* **Exercise task**: Reproduce each of the lines below word for word, omitting the pictures from your answer.

(Data entries)

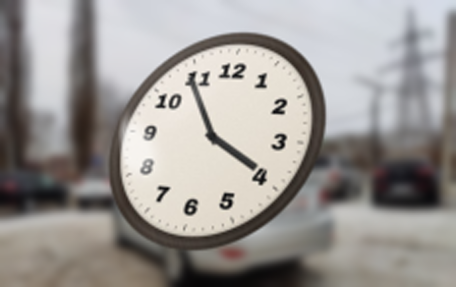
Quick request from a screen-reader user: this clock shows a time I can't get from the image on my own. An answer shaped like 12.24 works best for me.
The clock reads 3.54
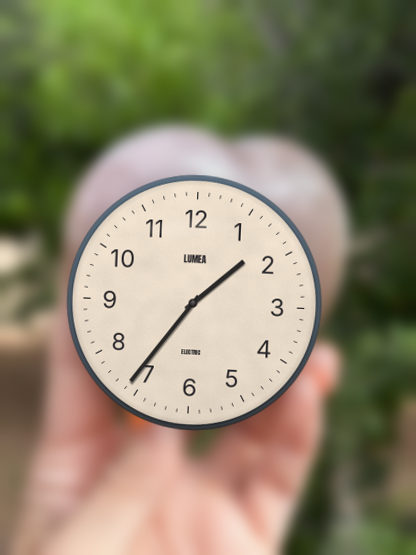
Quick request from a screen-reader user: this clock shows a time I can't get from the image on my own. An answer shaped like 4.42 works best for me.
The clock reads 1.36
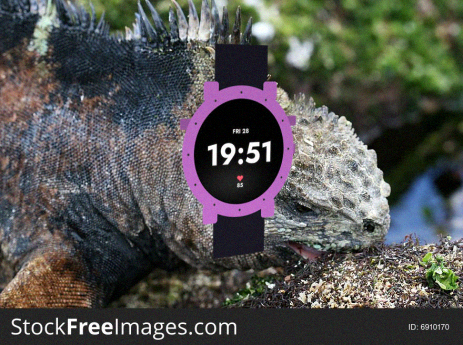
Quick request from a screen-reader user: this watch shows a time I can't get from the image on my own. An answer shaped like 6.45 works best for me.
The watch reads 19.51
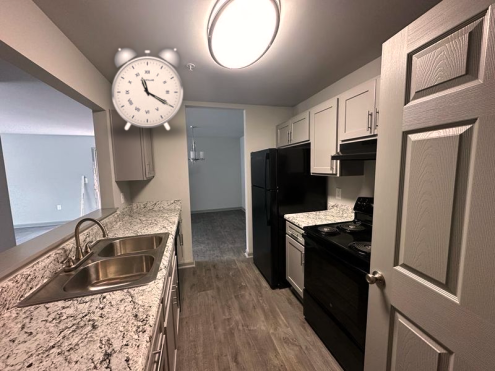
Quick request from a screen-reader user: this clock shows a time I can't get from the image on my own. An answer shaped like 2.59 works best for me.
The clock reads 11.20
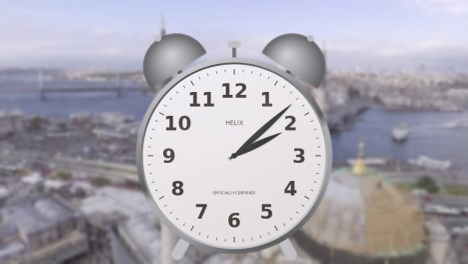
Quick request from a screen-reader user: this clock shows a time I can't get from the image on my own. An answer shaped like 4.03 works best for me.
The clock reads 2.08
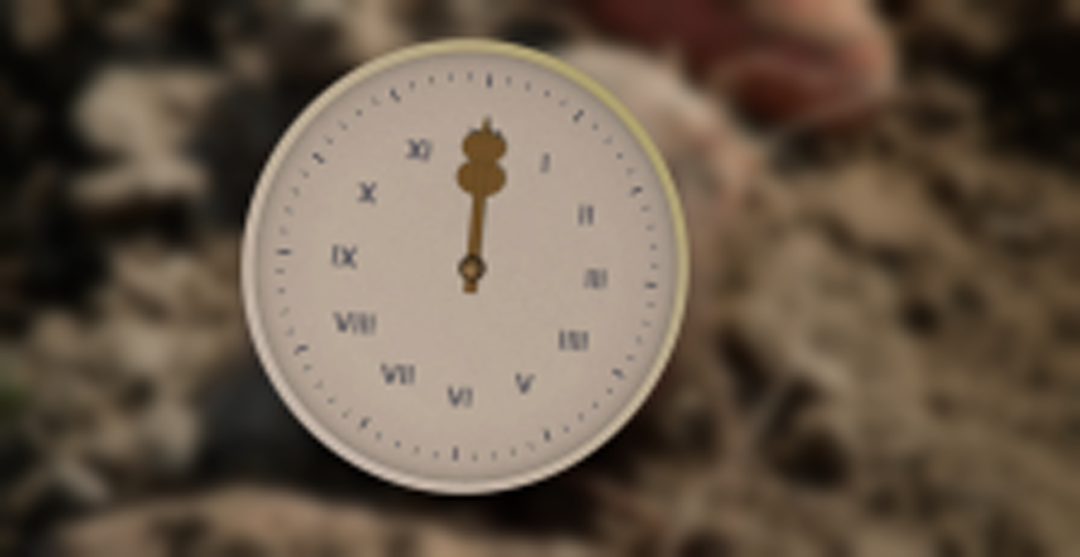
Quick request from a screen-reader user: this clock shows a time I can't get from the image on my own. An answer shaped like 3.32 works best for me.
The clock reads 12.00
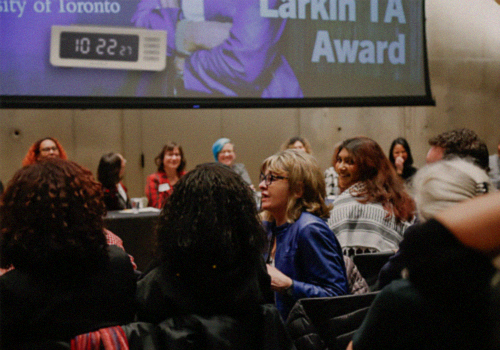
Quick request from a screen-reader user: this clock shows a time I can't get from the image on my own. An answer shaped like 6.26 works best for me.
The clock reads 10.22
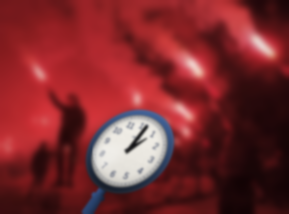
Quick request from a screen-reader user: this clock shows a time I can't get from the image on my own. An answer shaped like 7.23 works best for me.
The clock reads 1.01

* **Complete output**:
Quick request from a screen-reader user: this clock shows a time I can't get from the image on my own. An answer shaped like 12.24 works best for me.
The clock reads 3.54
Quick request from a screen-reader user: this clock shows a time I can't get from the image on my own. An answer shaped like 4.42 works best for me.
The clock reads 1.36
Quick request from a screen-reader user: this watch shows a time I can't get from the image on my own. An answer shaped like 6.45 works best for me.
The watch reads 19.51
Quick request from a screen-reader user: this clock shows a time I can't get from the image on my own. An answer shaped like 2.59 works best for me.
The clock reads 11.20
Quick request from a screen-reader user: this clock shows a time I can't get from the image on my own. An answer shaped like 4.03 works best for me.
The clock reads 2.08
Quick request from a screen-reader user: this clock shows a time I can't get from the image on my own. An answer shaped like 3.32 works best for me.
The clock reads 12.00
Quick request from a screen-reader user: this clock shows a time I can't get from the image on my own. An answer shaped like 6.26 works best for me.
The clock reads 10.22
Quick request from a screen-reader user: this clock shows a time I can't get from the image on my own. An answer shaped like 7.23 works best for me.
The clock reads 1.01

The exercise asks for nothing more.